British historian and academic

Anna Whitelock is a British historian and academic, specialising in the history of monarchy. She is Professor of the History of Monarchy at City, University of London and Director of the Centre for the Study of Modern Monarchy.

== Academic career ==
Whitelock undertook a Master of Philosophy (MPhil) degree in historical studies at the Faculty of History, University of Cambridge, graduating in 2004: her master's thesis was titled "Henry VIII's ecclesiastical patronage". She remained to undertake a Doctor of Philosophy (PhD) degree from Corpus Christi College, Cambridge, in 2004 under the supervision of Dr David Starkey. Her PhD degree was awarded in 2004 for a doctoral thesis titled "In opposition and in government: the households and affinities of Mary Tudor 1516–1558".

She is Professor in the History of Monarchy at City, University of London, having previously taught at Royal Holloway, University of London.
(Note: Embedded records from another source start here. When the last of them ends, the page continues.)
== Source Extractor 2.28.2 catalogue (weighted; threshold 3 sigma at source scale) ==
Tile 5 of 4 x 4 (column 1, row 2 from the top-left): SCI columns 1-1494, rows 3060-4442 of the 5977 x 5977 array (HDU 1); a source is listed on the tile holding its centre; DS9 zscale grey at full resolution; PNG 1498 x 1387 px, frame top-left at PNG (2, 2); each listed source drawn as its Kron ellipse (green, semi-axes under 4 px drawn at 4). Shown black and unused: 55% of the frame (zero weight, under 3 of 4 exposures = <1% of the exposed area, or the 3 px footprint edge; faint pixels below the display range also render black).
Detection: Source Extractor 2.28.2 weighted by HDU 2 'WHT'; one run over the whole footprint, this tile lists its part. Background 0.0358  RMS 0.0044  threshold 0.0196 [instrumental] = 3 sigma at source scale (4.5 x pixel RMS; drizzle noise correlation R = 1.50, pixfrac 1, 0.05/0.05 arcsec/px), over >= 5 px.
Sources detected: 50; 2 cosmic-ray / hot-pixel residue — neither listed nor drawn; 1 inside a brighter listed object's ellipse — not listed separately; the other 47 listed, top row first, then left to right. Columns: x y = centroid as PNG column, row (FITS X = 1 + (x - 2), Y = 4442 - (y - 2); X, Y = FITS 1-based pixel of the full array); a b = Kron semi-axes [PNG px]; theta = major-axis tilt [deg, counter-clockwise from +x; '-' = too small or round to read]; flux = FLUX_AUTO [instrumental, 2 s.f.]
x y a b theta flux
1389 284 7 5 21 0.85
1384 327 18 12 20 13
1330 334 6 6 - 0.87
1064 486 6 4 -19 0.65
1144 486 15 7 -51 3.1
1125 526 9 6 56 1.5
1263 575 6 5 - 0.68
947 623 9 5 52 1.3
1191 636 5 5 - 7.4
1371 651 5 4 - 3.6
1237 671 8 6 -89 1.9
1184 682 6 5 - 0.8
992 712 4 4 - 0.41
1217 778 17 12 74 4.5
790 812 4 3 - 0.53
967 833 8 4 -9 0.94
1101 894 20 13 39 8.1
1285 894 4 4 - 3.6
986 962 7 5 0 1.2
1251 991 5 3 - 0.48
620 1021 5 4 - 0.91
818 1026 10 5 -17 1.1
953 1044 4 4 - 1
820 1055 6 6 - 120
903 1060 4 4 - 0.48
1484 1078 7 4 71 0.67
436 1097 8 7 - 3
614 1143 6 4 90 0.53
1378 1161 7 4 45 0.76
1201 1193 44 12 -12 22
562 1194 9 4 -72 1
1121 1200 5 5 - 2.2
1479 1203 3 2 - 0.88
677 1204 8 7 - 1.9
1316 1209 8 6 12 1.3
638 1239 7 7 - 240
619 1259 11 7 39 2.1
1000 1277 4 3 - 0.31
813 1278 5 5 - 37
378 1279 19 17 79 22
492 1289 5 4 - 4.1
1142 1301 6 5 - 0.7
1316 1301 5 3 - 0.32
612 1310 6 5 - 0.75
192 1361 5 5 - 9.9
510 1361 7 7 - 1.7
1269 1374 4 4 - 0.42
Whitelock is an elected Fellow of the Royal Historical Society (FRHistS). She won the PEN Weld Award for Biography.

== Selected works ==

- Whitelock, Anna (2010). "Mary Tudor: England's First Queen"
- Hunt, Alice (2010). "Tudor Queenship: The Reigns of Mary and Elizabeth"
- Whitelock, Anna (2014). "Elizabeth's Bedfellows: an Intimate History of the Queen's Court"
- Whitelock, Anna (2025). The Sun Rising: James I and the Dawn of Global Britain. Bloomsbury; Viking.